Step 5 — Add a circular yacht marina
Next, use another prompt edit to introduce a circular yacht marina into the plan.
add a circular yacht marina to the canal city plan, connect it with the water channels, preserve the urban blocks, create a clear waterfront public space around the marina
Figure 05. Adding a circular yacht marina into the city framework
One issue we often see is that the marina can become just a decorative circle if the prompt is too simple. To avoid that, we describe how it should connect with the water channels and surrounding urban blocks.
Step 6 — Convert the 2D plan into a 3D white massing model
Once the 2D master plan has a clear structure, we convert it into a 3D white massing model.
The purpose of this step is not to create final materials.
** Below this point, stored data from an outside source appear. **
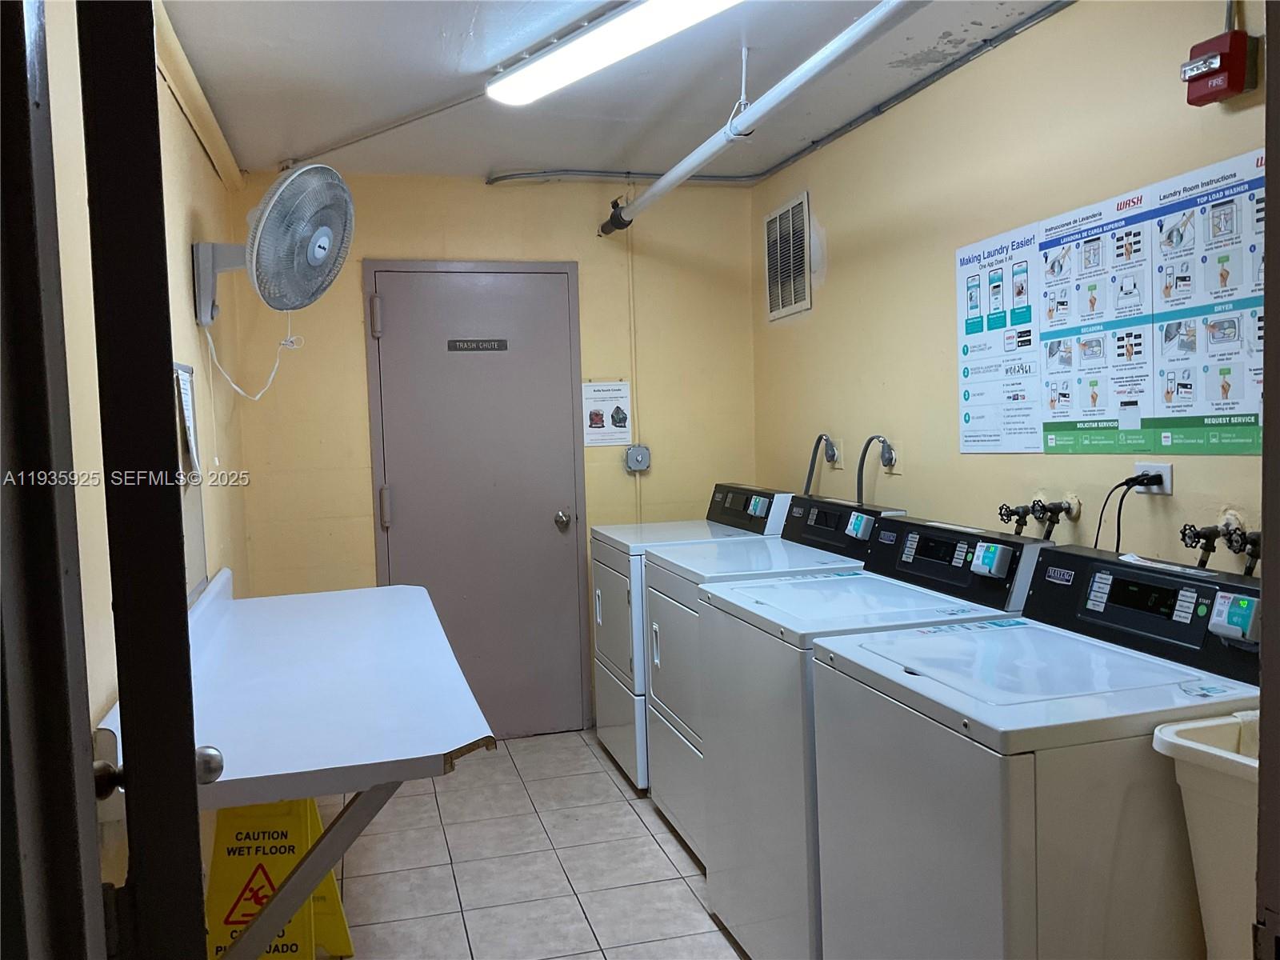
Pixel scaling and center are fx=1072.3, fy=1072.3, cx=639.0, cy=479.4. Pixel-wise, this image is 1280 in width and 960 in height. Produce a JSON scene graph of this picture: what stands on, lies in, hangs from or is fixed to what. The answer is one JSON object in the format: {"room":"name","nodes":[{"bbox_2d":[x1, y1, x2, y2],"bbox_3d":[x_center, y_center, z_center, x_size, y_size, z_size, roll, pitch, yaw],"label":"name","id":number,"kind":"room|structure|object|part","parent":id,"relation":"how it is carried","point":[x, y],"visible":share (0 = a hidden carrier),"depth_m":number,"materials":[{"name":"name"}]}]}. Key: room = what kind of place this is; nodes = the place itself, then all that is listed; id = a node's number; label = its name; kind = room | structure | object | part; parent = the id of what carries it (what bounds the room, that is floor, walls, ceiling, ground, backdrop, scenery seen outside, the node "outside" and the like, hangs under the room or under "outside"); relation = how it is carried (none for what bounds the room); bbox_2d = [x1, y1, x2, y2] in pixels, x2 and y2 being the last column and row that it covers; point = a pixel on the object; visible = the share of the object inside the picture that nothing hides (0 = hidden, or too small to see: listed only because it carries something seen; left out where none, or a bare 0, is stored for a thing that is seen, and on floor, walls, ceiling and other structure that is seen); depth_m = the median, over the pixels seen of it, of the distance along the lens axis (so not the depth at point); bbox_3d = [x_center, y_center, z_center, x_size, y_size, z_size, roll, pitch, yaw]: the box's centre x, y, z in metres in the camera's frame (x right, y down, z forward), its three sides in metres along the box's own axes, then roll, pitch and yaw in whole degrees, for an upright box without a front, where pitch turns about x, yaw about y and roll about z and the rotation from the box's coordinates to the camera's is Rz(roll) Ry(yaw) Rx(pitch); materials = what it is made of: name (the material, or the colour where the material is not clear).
{"room":"laundry room","nodes":[
{"label":"laundry room","id":0,"kind":"room"},
{"bbox_2d":[43,0,251,926],"bbox_3d":[-1.100,0.090,2.133,0.134,2.517,4.441,-2,3,-15],"label":"left wall","id":1,"kind":"structure","parent":0,"point":[181,248],"depth_m":2.66,"materials":[{"name":"beige paint"}]},
{"bbox_2d":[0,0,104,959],"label":"door frame","id":2,"kind":"structure","parent":1,"relation":"attached to","point":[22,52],"depth_m":0.92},
{"bbox_2d":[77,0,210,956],"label":"open door","id":3,"kind":"structure","parent":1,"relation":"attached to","point":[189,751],"depth_m":1.00,"materials":[{"name":"black"}]},
{"bbox_2d":[172,359,207,598],"bbox_3d":[-1.210,-0.003,2.841,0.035,0.625,0.585,-2,3,-15],"label":"bulletin board","id":4,"kind":"object","parent":1,"relation":"attached to","point":[189,542],"visible":0.37,"depth_m":2.98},
{"bbox_2d":[175,364,199,477],"bbox_3d":[-1.179,-0.149,2.791,0.027,0.288,0.211,-2,3,-15],"label":"paper notice","id":5,"kind":"object","parent":4,"relation":"attached to","point":[186,421],"visible":0.69,"depth_m":2.79,"materials":[{"name":"white paper"}]},
{"bbox_2d":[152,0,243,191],"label":"wall trim","id":6,"kind":"structure","parent":1,"relation":"attached to","point":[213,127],"depth_m":3.23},
{"bbox_2d":[191,162,352,327],"bbox_3d":[-1.141,-0.698,3.289,0.473,0.500,0.520,-2,3,-15],"label":"wall fan","id":7,"kind":"object","parent":1,"relation":"attached to","point":[322,248],"visible":0.98,"depth_m":3.20,"materials":[{"name":"metal"}]},
{"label":"fan mount","id":8,"kind":"part","parent":7,"relation":"part of","materials":[{"name":"metal"}]},
{"bbox_2d":[204,305,303,400],"bbox_3d":[-1.282,-0.419,3.601,0.249,0.311,0.272,-2,3,-15],"label":"fan cord","id":9,"kind":"object","parent":7,"relation":"hanging from","point":[277,364],"visible":0.86,"depth_m":3.63,"materials":[{"name":"white plastic"}]},
{"bbox_2d":[94,569,495,956],"bbox_3d":[-0.773,0.807,2.618,0.652,0.913,1.701,-2,3,-15],"label":"folding table","id":10,"kind":"object","parent":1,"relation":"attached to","point":[226,778],"visible":0.86,"depth_m":2.14,"materials":[{"name":"white"}]},
{"bbox_2d":[228,172,761,742],"bbox_3d":[-0.520,-0.080,4.713,2.280,2.468,0.127,-2,3,-15],"label":"back wall","id":11,"kind":"structure","parent":0,"point":[478,186],"depth_m":4.63,"materials":[{"name":"paint"}]},
{"bbox_2d":[361,260,589,741],"bbox_3d":[-0.666,0.116,4.690,0.997,2.087,0.097,-2,3,-15],"label":"door","id":12,"kind":"structure","parent":11,"relation":"in","point":[552,526],"depth_m":4.72,"materials":[{"name":"grey metal"}]},
{"bbox_3d":[-1.123,-0.684,4.589,0.038,0.160,0.043,-2,3,-15],"label":"hinge","id":13,"kind":"part","parent":12,"relation":"part of","materials":[{"name":"grey metal"}]},
{"bbox_3d":[-1.097,0.127,4.644,0.034,0.167,0.038,-2,3,-15],"label":"hinge","id":14,"kind":"part","parent":12,"relation":"part of","materials":[{"name":"grey metal"}]},
{"bbox_2d":[445,338,507,351],"bbox_3d":[-0.698,-0.574,4.598,0.325,0.055,0.013,-2,3,-15],"label":"door sign","id":15,"kind":"object","parent":12,"relation":"attached to","point":[499,345],"visible":0.95,"depth_m":4.59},
{"bbox_3d":[-0.349,0.186,4.851,0.063,0.071,0.079,-2,3,-15],"label":"doorknob","id":16,"kind":"part","parent":12,"relation":"part of","materials":[{"name":"silver metal"}]},
{"bbox_2d":[580,380,632,447],"bbox_3d":[-0.146,-0.294,4.742,0.219,0.285,0.010,-2,3,-15],"label":"paper notice","id":17,"kind":"object","parent":11,"relation":"attached to","point":[600,423],"visible":0.98,"depth_m":4.74,"materials":[{"name":"white paper"}]},
{"bbox_2d":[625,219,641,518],"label":"conduit","id":18,"kind":"object","parent":11,"relation":"attached to","point":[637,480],"visible":0.89,"depth_m":4.86,"materials":[{"name":"beige metal"}]},
{"bbox_2d":[624,444,651,472],"bbox_3d":[-0.006,-0.094,4.776,0.109,0.122,0.045,-2,3,-15],"label":"junction box","id":19,"kind":"object","parent":11,"relation":"attached to","point":[637,453],"visible":0.98,"depth_m":4.77,"materials":[{"name":"grey metal"}]},
{"bbox_2d":[306,728,743,959],"bbox_3d":[0.153,1.329,2.189,2.474,0.102,5.482,-2,3,-15],"label":"floor","id":20,"kind":"structure","parent":0,"point":[632,813],"depth_m":3.39,"materials":[{"name":"tile"}]},
{"bbox_2d":[204,796,356,959],"bbox_3d":[-0.930,1.013,2.720,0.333,0.526,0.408,-2,3,-1],"label":"wet floor sign","id":21,"kind":"object","parent":20,"relation":"on","point":[316,824],"visible":0.65,"depth_m":2.64,"materials":[{"name":"yellow plastic"}]},
{"bbox_2d":[589,485,791,788],"bbox_3d":[0.218,0.600,4.293,0.685,1.104,0.695,-2,3,-15],"label":"dryer","id":22,"kind":"object","parent":20,"relation":"on","point":[602,730],"visible":0.33,"depth_m":4.10,"materials":[{"name":"white metal"}]},
{"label":"dryer control panel","id":23,"kind":"part","parent":22,"relation":"part of","materials":[{"name":"black plastic"}]},
{"bbox_2d":[640,491,904,853],"bbox_3d":[0.438,0.631,3.558,0.679,1.115,0.687,-2,3,-15],"label":"dryer","id":24,"kind":"object","parent":20,"relation":"on","point":[671,714],"visible":0.29,"depth_m":3.45,"materials":[{"name":"white"}]},
{"bbox_2d":[691,509,1047,959],"bbox_3d":[0.596,0.682,2.792,0.702,1.108,0.708,-2,3,-15],"label":"washing machine","id":25,"kind":"object","parent":20,"relation":"on","point":[974,609],"visible":0.48,"depth_m":2.65,"materials":[{"name":"white metal"}]},
{"bbox_2d":[807,536,1263,959],"bbox_3d":[0.823,0.731,2.090,0.713,1.106,0.726,-2,3,-15],"label":"washing machine","id":26,"kind":"object","parent":20,"relation":"on","point":[968,719],"visible":0.86,"depth_m":1.84,"materials":[{"name":"white metal"}]},
{"bbox_2d":[1153,711,1262,959],"bbox_3d":[1.091,0.818,1.563,0.491,0.872,0.449,-2,3,-15],"label":"utility sink","id":27,"kind":"object","parent":20,"relation":"on","point":[1222,754],"visible":0.83,"depth_m":1.61,"materials":[{"name":"white plastic"}]},
{"bbox_2d":[160,0,1067,182],"bbox_3d":[0.091,-1.244,2.287,2.555,0.106,5.146,-2,3,-15],"label":"ceiling","id":28,"kind":"structure","parent":0,"point":[483,165],"depth_m":3.33,"materials":[{"name":"white paint"}]},
{"bbox_2d":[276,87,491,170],"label":"conduit","id":29,"kind":"object","parent":28,"relation":"attached to","point":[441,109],"visible":0.91,"depth_m":3.73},
{"bbox_2d":[484,0,745,104],"bbox_3d":[-0.004,-1.170,2.740,0.249,0.087,1.274,-4,4,-39],"label":"fluorescent light","id":30,"kind":"object","parent":28,"relation":"attached to","point":[566,54],"visible":0.98,"depth_m":2.82,"materials":[{"name":"white plastic"}]},
{"bbox_2d":[596,0,927,233],"bbox_3d":[0.341,-1.157,3.258,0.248,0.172,2.949,-2,3,-15],"label":"ceiling pipe","id":31,"kind":"object","parent":28,"relation":"hanging from","point":[647,198],"visible":0.99,"depth_m":3.08,"materials":[{"name":"white plastic"}]},
{"bbox_2d":[485,0,1076,189],"bbox_3d":[0.225,-1.234,3.151,1.968,0.073,3.263,-2,3,-15],"label":"conduit","id":32,"kind":"object","parent":28,"relation":"attached to","point":[626,173],"visible":0.96,"depth_m":4.01,"materials":[{"name":"grey metal"}]},
{"bbox_2d":[749,0,1271,575],"bbox_3d":[1.207,-0.044,2.772,0.124,2.472,4.513,-2,3,-15],"label":"right wall","id":33,"kind":"structure","parent":0,"point":[836,251],"depth_m":3.20,"materials":[{"name":"beige paint"}]},
{"bbox_2d":[763,191,811,319],"bbox_3d":[0.626,-0.941,4.580,0.016,0.486,0.449,-2,3,-15],"label":"air vent","id":34,"kind":"object","parent":33,"relation":"attached to","point":[778,224],"visible":1,"depth_m":4.56,"materials":[{"name":"metal"}]},
{"bbox_2d":[825,437,843,468],"bbox_3d":[0.755,-0.107,4.216,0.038,0.120,0.133,-2,3,-15],"label":"wall outlet","id":35,"kind":"object","parent":33,"relation":"attached to","point":[836,458],"visible":0.74,"depth_m":4.18,"materials":[{"name":"plastic"}]},
{"bbox_2d":[803,433,835,494],"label":"power cord","id":36,"kind":"object","parent":35,"relation":"attached to","point":[806,488],"visible":0.86,"depth_m":4.28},
{"bbox_2d":[881,441,903,474],"bbox_3d":[0.869,-0.081,3.726,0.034,0.120,0.119,-2,3,-15],"label":"wall outlet","id":37,"kind":"object","parent":33,"relation":"attached to","point":[897,471],"visible":0.71,"depth_m":3.70,"materials":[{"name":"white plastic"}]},
{"bbox_2d":[855,433,894,506],"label":"power cord","id":38,"kind":"object","parent":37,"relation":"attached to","point":[883,442],"visible":0.91,"depth_m":3.80,"materials":[{"name":"grey rubber"}]},
{"bbox_2d":[996,496,1079,537],"bbox_3d":[1.096,0.149,2.971,0.166,0.225,0.199,-2,3,-15],"label":"water valve","id":39,"kind":"object","parent":33,"relation":"attached to","point":[1042,506],"visible":0.96,"depth_m":2.95,"materials":[{"name":"metal"}]},
{"bbox_2d":[953,148,1269,454],"bbox_3d":[1.171,-0.397,2.722,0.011,0.626,1.180,-2,3,-15],"label":"poster","id":40,"kind":"object","parent":33,"relation":"attached to","point":[1241,396],"visible":0.97,"depth_m":2.64,"materials":[{"name":"paper"}]},
{"bbox_2d":[1131,460,1173,494],"bbox_3d":[1.211,-0.005,2.533,0.011,0.076,0.119,-2,3,-15],"label":"wall socket","id":41,"kind":"object","parent":33,"relation":"attached to","point":[1167,474],"visible":0.73,"depth_m":2.52,"materials":[{"name":"white plastic"}]},
{"bbox_2d":[1095,472,1163,554],"bbox_3d":[1.161,0.153,2.572,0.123,0.330,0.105,-2,3,0],"label":"power cord","id":42,"kind":"object","parent":41,"relation":"attached to","point":[1119,512],"visible":0.84,"depth_m":2.55,"materials":[{"name":"black plastic"}]},
{"bbox_2d":[1181,27,1255,106],"bbox_3d":[1.201,-0.872,2.239,0.083,0.164,0.128,-2,3,-15],"label":"fire alarm","id":43,"kind":"object","parent":33,"relation":"attached to","point":[1214,60],"visible":0.99,"depth_m":2.21,"materials":[{"name":"red"}]},
{"bbox_2d":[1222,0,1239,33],"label":"conduit","id":44,"kind":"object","parent":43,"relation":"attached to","point":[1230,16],"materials":[{"name":"grey metal"}]},
{"bbox_2d":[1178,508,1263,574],"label":"water valve","id":45,"kind":"object","parent":33,"relation":"attached to","point":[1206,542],"visible":0.95,"depth_m":2.27,"materials":[{"name":"metal"}]},
{"bbox_2d":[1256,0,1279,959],"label":"door frame","id":46,"kind":"structure","parent":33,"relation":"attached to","point":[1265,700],"depth_m":0.96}
]}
We use the massing model to review building volume, block density, waterfront scale, and the spatial relationship between the marina and surrounding buildings.
convert the 2D urban master plan into a 3D white massing model, aerial axonometric view, simplified building volumes, preserve waterways and marina layout
Figure 06. Converting the 2D urban plan into a 3D white massing model
At this stage, clarity is more important than realism. We usually avoid glass, vegetation, crowds, or dramatic lighting because those details can make it harder to evaluate the planning structure.
Step 7 — Push the massing model into an aerial oblique view
After the first 3D massing model, we continue editing the image into an aerial oblique view.
This view helps us understand building height, street hierarchy, waterfront depth, and the relationship between the marina and the canal network.
turn the white massing model into an aerial oblique view, show building height variation, marina relationship, waterfront promenade, simplified architectural massing
Figure 07. Reviewing the marina and urban blocks from an aerial oblique view
We still keep the image mostly white and diagrammatic. If the model becomes realistic too early, it becomes harder to judge whether the urban structure is actually working.
Step 8 — Create a human-scale marina perspective
Once the plan and massing are clear, we move from the aerial view to a human-scale marina perspective.
This step helps us test whether the circular yacht marina feels convincing at eye level. It also gives us a better sense of promenade width, waterfront activity, and the scale of nearby buildings.
transform the aerial white massing model into a human-scale marina perspective, circular yacht harbor, waterfront promenade, boats, pedestrian walkway, surrounding buildings
Figure 08. Moving from aerial massing to a human-scale marina perspective
This is where we start adding more spatial detail, but we still try to preserve the original planning framework.
Step 9 — Turn the white model into a realistic marina rendering
Finally, we turn the white massing model into a realistic yacht marina rendering.
transform the white massing model into a realistic marina rendering, circular yacht harbor, waterfront promenade, boats, soft daylight, realistic water reflection, coastal urban atmosphere
Figure 09. Turning the white massing model into a realistic marina rendering
When jumping from white model to realistic render, two problems can happen: the AI may change the planning structure, or the marina scale may become unrealistic. To reduce that risk, we split the prompt into two goals: preserve the planning framework, then add rendering details.
A satellite image is not just a reference base map; it can also serve as the starting point for early-stage urban design exploration.
This workflow still requires human judgment. Real site conditions, zoning, transportation, environmental impact, and development capacity cannot be decided by generated images alone. But for concept proposals, ReRender Workbench helps us turn abstract planning ideas into visual options that can be reviewed, compared, and discussed earlier.